For the ‘how’ question, the Bensandon forwards the idea that ‘the necessity of measuring the Group’s net cash flow led the directors in 1927 to draw up a financial statement whose conceptual foundations were based on those of the consolidation of accounts’. Specifically, the author’s indication is intriguing that a prototype of consolidated statement of cash flows came out spontaneously as a management tool to control the group’s financial strategies, rather than the means for external reporting. In fact, it has been pointed out, from the viewpoint of group formation of businesses, that greater importance may be attached to the consolidated statement of cash flows rather than to the balance sheet or income statement (for example see Heath, 1978; Heath and Rosenfield, 1979). Bensadon’s research on the Alais, Froges et Camargue helps to support the case, though unclear to what extent the findings would be generalized in French industrial society during the interwar period. Probably, his future research agenda will include the issue of how the argument for preceding origination of consolidated cash flow statement could be applied to other companies.
Bensadon’s analysis on the attributes of subsidiaries and the relationships with the required frequency of reporting will provide a useful guide for future research. However, he arrives at important conclusions in some places but without showing sufficient evidence. Sorting out of associated companies classified in ‘shareholdings’ category which became the subject of ‘close monitoring’ in relation to his Table 4 is a typical case. The reference system is also coarse.
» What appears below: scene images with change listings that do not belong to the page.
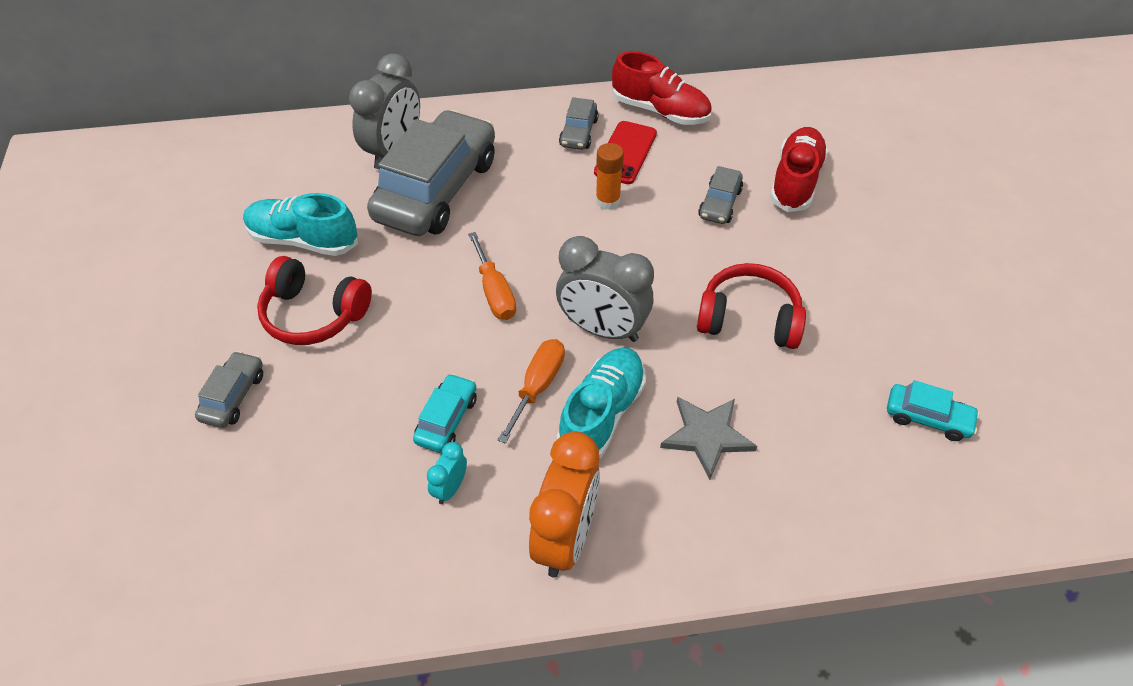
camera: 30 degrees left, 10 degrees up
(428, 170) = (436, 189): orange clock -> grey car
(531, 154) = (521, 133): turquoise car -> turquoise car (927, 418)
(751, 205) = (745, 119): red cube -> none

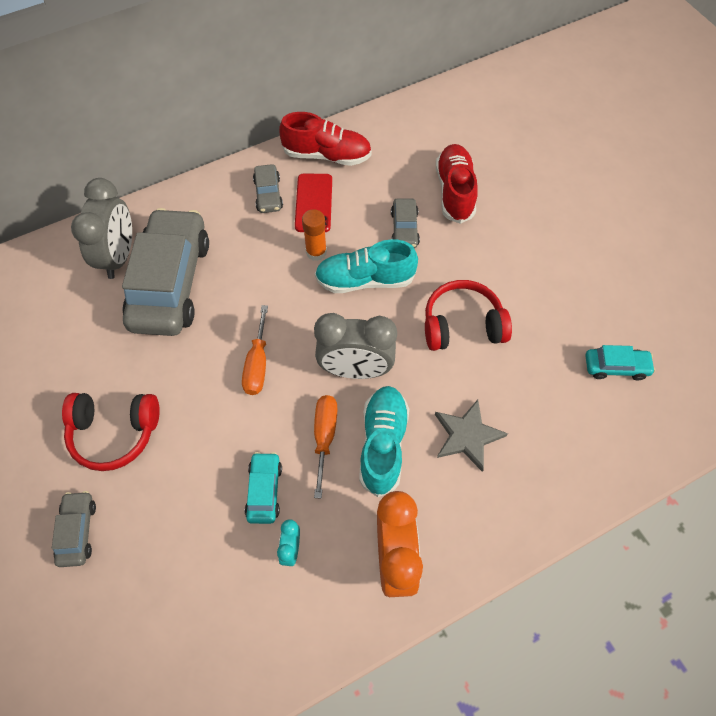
camera: 20 degrees left, 10 degrees up
(303, 240) = (75, 366): turquoise shoe -> turquoise shoe (365, 280)
(494, 292) = (257, 364): orange screwdriver -> orange screwdriver turned 45 degrees clockwise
In contrast, there is persuasive power in the author’s analysis on the shareholdings of Alais, Froges et Camargue for its subsidiary network created in accordance with the business strategy of the parent company making heavy investments on several strategic sectors, i.e. energy supply and chemical production. The archives utilized also vastly extends covering the company’s articles of incorporation, the notice of meetings and the minutes of ordinary and extraordinary general meetings, balance sheets and profit and loss accounts, minutes of board meetings, copies of large contracts, the complete set of annual reports and various other reports (especially those affecting financial programmes) for the subsidiaries. Effectively utilizing these materials, this piece of work has attained its objective.
Edwards J R (1989) A History of Financial Accounting, London: Routledge.
Heath L C (1978) Financial Reporting and the Evaluation of Solvency, Accounting Research Monograph No.3, AICPA.
Heath L C and Rosenfield P (1979) Solvency: Forgotten Half of Financial Reporting, Journal of Accountancy, January, pp.48-54.